For Roe v. Wade Supporters, Silence is No Longer a Choice
By Carolyn Maloney
Last Sunday, we marked the 39th anniversary of Roe v. Wade, the landmark Supreme Court decision that guarantees a woman's right to choose. Reproductive freedom is at greater risk now than at any time since Roe was handed down in 1973, and family planning is under attack. Women can no longer afford to be silent.
Last year, Republicans passed an endless parade of legislation in the House regarding reproductive rights and family planning, and this year promises to be no better. Many of the Republican efforts go far beyond choice and would impact women's access to birth control and basic health care, including cancer screenings. The number and variety of their attacks on reproductive care is more than simply breathtaking-it's dangerous. Meanwhile, Republicans have offered zero substantive bills to create jobs, the No. 1 issue for the American people.

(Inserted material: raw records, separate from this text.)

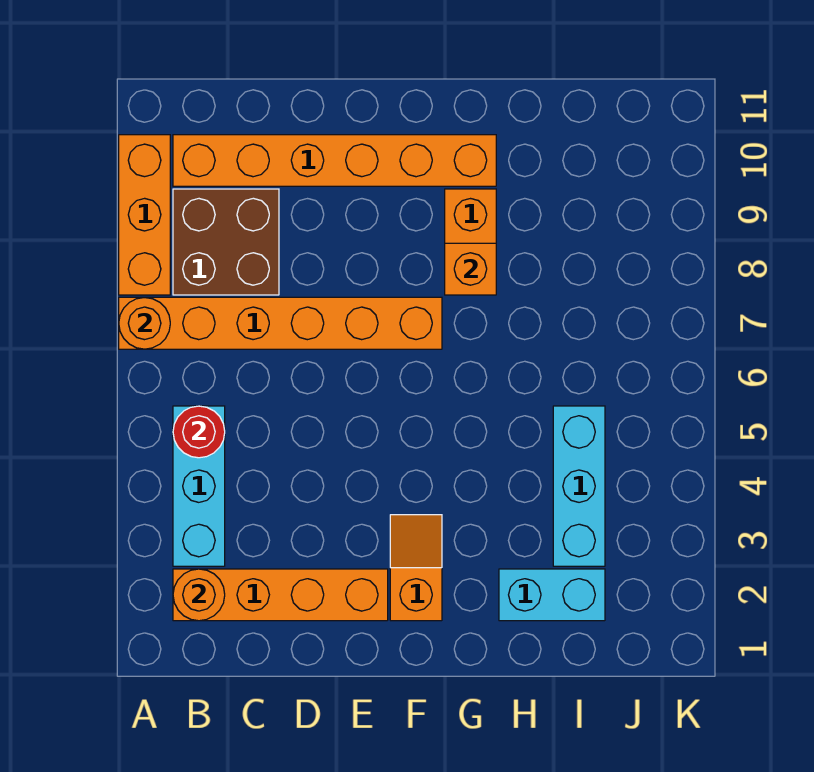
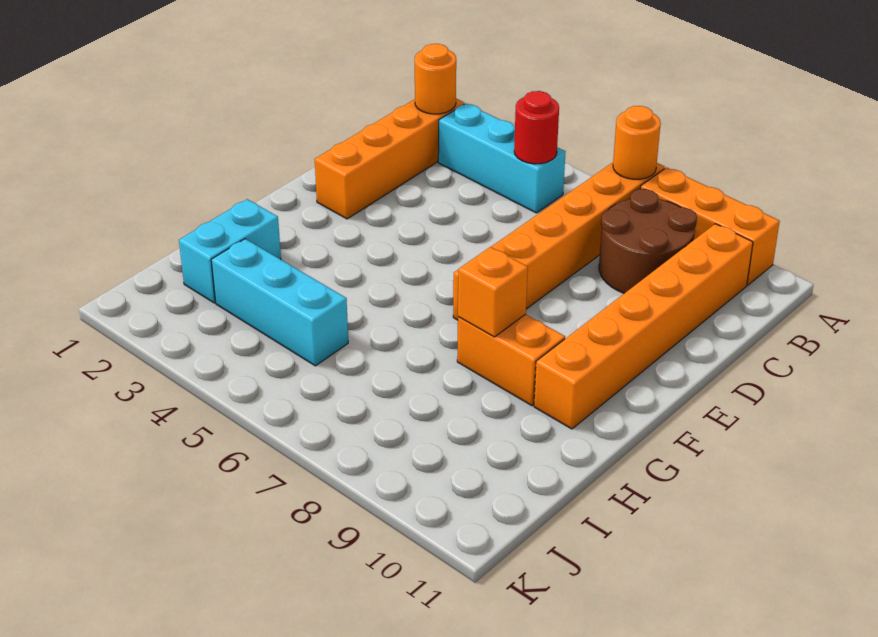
brown brick B8:C9 level 1 -> brown round brick B8:C9 level 1
orange slope F2:F3 level 1 top 2 -> none

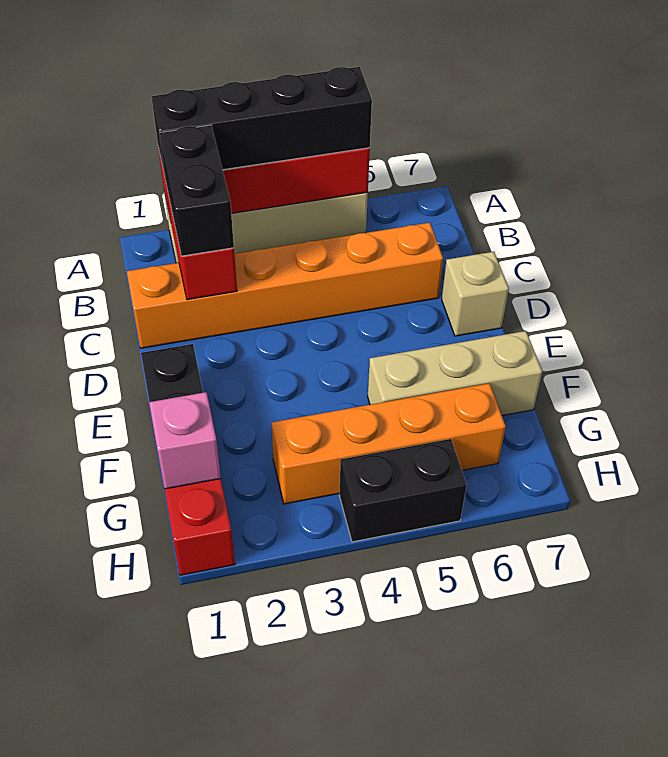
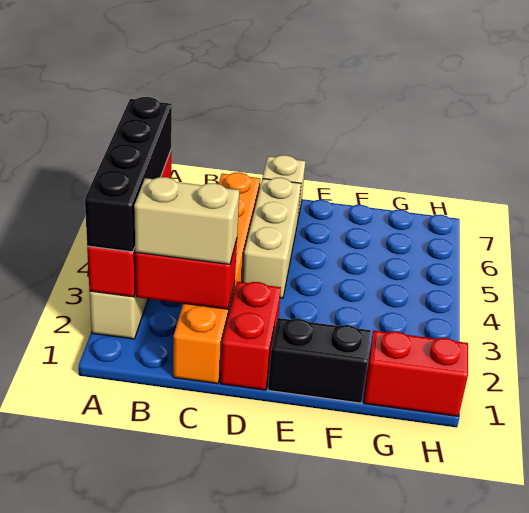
black brick B2:C2 level 3 -> tan brick B2:C2 level 3
none -> red brick D1:D2 level 1
tan brick F5:F7 level 1 -> tan brick D4:D6 level 1
pink brick G1 level 2 -> none
orange brick G3:G6 level 1 -> none
black brick H4:H5 level 1 -> none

Early last year, Republicans zeroed out family planning funding in the 2011 omnibus government funding bill. This wasn't funding for abortions ? federal law already prohibits that ? rather, it was aid for birth control, pre-natal care, and other reproductive health services.

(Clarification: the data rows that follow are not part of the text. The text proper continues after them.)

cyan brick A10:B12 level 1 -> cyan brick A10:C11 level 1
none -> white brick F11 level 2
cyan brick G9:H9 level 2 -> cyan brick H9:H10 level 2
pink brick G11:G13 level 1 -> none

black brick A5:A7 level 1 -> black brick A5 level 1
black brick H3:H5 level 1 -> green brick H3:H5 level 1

The bill also included the Pence Amendment, which specifically bars funding for Planned Parenthood. The vast majority of services provided by Planned Parenthood are family planning, cancer screening and other non-abortion-related care. This language would have impacted basic health care for millions of women. Fortunately, the Senate defeated it.
In May, the House voted to repeal health care reform and the Republicans approved an amendment that prohibited federal funding to train doctors to perform abortions, even if an abortion would save a woman's life. The Senate has taken no action on this bill.
In October, the House considered the most dangerous bill of all, the so-called "Protect Life Act," which many groups are calling the "Let Women Die Act" because it would let hospitals refuse to provide lifesaving care to women who need an abortion and allow them to refuse to transfer them to another institution that would provide care. It also denies women the right to buy insurance covering full reproductive care on the health care exchanges set up under health care reform. Fortunately, the Senate hasn't taken it up either.
It has become a time-honored tradition to point out that Roe hangs by a thread in the Supreme Court, Whoever becomes president next year will likely determine whether the Constitution guarantees women the right to choose the timing and number of children they will bear. If any of the four Republicans remaining in the race win, they have promised to select Supreme Court candidates who will overturn Roe and have pledged to sign legislation that could restrict women's access to basic health care.
If Roe falls, the issue will be turned back to the states. NARAL has identified 69 separate anti-choice measures adopted in the states in 2011, even with Roe. Five states have gone so far as to ban abortions entirely after 20 weeks, with no exception for rape or incest or to protect the health of the mother.
Fortunately, President Obama has made it clear that he supports choice and that he believes that reproductive health care needs to be protected and funded.
Last week, his administration reaffirmed that any organization that is not solely religious will have to comply with the preventive care provisions of the Affordable Care Act, including providing access to all FDA-approved birth control medication.
This year could prove pivotal in the fight to protect reproductive rights. For those of us who support Roe, silence is no longer a viable choice.
Carolyn Maloney represents the East Side of Manhattan and parts of Queens in the House of Representatives.